PROVIDED RECORDS.
BEGIN

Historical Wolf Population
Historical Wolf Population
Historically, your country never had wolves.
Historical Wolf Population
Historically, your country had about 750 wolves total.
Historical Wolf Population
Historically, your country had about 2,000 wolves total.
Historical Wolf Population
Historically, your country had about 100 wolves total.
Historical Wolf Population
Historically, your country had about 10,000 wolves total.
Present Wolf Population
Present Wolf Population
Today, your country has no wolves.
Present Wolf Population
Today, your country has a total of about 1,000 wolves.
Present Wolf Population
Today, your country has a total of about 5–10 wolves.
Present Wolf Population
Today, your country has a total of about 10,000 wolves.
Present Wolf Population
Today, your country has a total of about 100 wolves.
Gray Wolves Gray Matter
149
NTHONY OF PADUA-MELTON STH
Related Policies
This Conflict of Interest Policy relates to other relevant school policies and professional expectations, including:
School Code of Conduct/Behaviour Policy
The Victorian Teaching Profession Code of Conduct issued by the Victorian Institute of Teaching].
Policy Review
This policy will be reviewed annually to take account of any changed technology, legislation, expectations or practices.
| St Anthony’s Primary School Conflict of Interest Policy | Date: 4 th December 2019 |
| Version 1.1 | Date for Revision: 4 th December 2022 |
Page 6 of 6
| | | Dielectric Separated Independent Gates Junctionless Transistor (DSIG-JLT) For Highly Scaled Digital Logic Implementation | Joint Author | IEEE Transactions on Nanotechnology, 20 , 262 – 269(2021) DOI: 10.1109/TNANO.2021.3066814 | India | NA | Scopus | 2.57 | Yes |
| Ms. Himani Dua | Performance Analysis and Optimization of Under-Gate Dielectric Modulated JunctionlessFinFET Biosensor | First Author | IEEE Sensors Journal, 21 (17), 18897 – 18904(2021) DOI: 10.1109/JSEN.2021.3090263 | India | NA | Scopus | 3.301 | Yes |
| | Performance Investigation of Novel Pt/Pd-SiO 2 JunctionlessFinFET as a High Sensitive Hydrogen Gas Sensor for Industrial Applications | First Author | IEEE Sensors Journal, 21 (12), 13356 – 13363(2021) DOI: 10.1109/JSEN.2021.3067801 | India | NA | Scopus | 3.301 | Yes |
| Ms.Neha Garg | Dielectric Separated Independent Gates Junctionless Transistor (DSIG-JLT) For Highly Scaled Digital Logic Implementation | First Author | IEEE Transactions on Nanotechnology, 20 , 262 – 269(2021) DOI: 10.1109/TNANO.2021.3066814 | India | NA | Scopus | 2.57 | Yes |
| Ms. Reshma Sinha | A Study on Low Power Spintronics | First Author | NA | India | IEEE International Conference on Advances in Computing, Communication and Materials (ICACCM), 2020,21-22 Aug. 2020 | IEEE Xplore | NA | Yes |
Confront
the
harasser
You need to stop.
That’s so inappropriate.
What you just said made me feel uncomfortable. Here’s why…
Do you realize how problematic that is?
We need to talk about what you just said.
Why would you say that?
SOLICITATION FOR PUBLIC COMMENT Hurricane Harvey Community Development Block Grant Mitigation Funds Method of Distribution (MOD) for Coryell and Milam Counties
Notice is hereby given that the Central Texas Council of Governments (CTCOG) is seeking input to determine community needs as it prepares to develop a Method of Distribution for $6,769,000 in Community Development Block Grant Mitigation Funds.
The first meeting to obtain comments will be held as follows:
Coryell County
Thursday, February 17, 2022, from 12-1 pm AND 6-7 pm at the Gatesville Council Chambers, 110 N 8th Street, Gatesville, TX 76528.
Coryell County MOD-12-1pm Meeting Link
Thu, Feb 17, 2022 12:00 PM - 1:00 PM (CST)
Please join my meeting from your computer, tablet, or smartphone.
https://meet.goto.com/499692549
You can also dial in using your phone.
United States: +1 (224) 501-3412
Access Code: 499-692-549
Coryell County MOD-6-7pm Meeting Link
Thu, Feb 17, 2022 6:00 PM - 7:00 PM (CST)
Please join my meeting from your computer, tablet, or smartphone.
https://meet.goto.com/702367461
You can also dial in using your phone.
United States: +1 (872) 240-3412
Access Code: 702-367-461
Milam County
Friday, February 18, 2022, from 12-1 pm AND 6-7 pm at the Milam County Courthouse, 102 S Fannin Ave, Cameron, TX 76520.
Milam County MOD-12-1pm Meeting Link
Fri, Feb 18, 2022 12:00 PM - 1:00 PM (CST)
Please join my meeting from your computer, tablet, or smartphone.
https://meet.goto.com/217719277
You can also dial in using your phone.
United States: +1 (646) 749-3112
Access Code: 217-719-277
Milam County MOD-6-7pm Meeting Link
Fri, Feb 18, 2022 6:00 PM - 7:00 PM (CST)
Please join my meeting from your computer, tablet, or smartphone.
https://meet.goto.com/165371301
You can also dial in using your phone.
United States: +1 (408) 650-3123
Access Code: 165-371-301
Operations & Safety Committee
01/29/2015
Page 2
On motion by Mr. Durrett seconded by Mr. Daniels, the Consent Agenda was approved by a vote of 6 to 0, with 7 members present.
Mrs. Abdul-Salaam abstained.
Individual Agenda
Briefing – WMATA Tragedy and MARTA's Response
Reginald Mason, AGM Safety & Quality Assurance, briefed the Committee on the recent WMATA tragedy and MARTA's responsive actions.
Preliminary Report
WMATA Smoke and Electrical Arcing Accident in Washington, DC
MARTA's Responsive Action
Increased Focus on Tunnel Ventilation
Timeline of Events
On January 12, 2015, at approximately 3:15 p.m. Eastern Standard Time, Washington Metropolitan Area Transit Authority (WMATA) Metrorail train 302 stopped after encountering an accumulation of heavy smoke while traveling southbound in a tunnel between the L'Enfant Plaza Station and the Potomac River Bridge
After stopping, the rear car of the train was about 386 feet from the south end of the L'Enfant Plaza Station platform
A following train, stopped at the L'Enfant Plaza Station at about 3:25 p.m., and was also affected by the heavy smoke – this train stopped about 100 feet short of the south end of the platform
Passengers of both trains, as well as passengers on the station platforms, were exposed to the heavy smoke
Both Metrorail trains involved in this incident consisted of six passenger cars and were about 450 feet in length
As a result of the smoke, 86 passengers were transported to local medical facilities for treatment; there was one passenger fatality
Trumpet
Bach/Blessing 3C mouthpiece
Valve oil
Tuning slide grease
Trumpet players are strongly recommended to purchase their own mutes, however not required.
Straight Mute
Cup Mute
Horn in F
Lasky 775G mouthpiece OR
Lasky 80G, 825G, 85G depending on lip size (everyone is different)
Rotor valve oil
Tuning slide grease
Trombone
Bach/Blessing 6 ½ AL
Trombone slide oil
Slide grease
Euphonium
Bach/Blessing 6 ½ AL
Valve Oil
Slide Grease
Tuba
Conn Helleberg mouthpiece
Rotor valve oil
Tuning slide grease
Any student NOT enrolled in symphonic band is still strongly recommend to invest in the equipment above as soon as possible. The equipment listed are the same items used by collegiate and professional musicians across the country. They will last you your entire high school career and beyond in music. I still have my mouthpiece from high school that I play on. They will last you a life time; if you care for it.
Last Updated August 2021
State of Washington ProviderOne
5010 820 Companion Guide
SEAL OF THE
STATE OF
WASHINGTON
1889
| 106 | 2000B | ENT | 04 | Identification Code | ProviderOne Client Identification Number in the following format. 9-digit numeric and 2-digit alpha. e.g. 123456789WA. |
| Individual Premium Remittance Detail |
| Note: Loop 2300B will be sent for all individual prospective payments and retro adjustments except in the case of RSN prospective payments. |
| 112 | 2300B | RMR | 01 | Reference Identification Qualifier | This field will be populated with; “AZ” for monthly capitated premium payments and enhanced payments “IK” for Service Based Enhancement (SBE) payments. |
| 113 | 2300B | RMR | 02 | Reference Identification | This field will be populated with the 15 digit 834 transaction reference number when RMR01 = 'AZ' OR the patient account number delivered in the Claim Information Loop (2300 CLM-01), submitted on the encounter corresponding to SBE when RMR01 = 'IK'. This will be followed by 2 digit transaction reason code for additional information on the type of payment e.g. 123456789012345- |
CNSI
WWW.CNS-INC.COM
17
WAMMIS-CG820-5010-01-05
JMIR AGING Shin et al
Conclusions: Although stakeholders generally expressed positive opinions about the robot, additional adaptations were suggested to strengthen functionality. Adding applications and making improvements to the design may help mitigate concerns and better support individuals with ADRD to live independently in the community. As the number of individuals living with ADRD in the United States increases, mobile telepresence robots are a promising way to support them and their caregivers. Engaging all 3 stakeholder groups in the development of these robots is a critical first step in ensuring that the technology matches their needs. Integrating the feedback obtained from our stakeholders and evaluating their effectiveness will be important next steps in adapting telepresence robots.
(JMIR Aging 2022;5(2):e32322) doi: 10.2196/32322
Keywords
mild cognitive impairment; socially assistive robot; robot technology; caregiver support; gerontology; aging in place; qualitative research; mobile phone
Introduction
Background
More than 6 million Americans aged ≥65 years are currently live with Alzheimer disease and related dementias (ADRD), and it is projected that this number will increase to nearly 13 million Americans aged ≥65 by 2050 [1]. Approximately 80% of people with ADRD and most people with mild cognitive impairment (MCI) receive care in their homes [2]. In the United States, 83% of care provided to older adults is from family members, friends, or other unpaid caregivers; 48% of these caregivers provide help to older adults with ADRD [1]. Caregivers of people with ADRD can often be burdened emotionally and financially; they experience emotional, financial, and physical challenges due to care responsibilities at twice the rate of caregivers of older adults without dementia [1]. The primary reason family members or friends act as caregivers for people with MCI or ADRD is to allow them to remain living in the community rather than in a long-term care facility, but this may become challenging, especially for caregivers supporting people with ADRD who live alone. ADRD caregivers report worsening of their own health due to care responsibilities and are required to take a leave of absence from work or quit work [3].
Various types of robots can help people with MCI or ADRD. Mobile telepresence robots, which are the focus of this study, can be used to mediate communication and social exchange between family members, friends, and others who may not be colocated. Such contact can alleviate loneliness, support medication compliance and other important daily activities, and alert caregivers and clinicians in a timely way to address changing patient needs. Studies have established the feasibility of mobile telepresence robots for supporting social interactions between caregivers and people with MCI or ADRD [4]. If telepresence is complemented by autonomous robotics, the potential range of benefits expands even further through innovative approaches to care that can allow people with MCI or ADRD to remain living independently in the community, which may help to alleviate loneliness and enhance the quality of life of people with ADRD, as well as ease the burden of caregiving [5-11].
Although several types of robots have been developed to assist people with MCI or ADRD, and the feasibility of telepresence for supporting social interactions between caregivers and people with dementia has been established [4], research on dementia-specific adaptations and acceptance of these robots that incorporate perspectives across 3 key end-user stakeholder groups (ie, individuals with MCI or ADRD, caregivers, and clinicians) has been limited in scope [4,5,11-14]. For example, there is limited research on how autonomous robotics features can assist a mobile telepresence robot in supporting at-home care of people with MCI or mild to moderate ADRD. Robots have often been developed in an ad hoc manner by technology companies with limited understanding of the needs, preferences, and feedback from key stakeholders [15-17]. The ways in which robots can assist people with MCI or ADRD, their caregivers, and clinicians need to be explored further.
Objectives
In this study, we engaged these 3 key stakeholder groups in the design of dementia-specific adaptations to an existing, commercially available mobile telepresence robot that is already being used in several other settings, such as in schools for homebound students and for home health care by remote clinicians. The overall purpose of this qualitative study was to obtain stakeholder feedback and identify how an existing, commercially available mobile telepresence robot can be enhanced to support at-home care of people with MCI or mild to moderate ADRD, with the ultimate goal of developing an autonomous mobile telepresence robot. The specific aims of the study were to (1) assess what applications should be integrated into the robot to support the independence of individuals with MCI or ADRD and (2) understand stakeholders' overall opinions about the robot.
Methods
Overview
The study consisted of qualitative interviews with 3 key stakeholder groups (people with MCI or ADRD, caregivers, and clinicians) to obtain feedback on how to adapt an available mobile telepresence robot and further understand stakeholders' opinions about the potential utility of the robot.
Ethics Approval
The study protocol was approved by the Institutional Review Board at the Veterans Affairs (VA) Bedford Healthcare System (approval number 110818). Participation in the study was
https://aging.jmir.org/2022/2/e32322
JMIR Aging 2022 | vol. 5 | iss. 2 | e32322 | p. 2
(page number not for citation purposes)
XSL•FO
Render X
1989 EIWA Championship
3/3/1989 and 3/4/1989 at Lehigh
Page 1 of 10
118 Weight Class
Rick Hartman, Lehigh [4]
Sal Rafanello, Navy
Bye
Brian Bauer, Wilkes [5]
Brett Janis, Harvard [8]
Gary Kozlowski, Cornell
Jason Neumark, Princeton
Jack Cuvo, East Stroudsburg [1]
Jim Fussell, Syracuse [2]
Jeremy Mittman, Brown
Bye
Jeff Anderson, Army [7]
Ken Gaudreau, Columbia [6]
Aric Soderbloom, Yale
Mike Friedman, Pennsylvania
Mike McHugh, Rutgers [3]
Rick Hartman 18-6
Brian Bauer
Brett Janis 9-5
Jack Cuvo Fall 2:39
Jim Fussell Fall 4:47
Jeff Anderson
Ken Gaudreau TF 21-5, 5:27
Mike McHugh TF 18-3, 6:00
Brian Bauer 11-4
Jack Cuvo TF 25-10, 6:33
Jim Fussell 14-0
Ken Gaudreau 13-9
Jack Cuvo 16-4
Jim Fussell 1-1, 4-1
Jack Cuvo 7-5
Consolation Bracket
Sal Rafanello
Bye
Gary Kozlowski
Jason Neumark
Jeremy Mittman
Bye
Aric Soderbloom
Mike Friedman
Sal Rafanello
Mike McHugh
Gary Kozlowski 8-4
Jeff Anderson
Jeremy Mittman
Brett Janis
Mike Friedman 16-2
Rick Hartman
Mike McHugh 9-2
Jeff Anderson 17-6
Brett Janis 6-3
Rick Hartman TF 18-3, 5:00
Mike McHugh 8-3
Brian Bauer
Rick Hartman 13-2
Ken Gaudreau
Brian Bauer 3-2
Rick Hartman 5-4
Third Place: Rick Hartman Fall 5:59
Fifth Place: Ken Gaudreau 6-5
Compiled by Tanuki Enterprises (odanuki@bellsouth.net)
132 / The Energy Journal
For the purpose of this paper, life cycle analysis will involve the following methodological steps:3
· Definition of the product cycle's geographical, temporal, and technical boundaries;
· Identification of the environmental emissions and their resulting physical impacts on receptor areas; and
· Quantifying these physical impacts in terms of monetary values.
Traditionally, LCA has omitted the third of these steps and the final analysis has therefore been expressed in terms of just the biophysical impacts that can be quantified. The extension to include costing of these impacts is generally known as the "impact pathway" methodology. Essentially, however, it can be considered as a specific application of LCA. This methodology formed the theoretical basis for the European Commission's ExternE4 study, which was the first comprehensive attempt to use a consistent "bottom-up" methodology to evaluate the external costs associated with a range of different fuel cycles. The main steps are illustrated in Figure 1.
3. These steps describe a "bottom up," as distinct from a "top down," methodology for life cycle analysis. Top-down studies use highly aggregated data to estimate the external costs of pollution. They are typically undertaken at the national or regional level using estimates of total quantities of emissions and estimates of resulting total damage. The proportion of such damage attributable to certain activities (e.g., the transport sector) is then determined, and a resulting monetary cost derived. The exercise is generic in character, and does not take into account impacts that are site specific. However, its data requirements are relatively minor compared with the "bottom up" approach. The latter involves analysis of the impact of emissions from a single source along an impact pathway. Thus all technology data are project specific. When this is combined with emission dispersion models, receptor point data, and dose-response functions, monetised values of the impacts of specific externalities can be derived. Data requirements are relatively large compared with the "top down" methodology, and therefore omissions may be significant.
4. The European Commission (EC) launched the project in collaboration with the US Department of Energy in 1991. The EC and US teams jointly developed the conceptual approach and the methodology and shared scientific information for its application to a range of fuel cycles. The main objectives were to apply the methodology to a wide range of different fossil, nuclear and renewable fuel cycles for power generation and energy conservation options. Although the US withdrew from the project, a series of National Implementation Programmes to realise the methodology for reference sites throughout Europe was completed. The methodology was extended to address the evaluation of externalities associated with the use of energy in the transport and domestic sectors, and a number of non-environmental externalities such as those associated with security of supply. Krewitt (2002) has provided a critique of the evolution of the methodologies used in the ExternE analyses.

END

WHAT IS NEEDED.
Whenever the word "Anderson" shows up in a line of the entries, copy that line.

RESULT FOR THIS EXERCISE.
Jeff Anderson, Army [7]
Jeff Anderson
Jeff Anderson
Jeff Anderson 17-6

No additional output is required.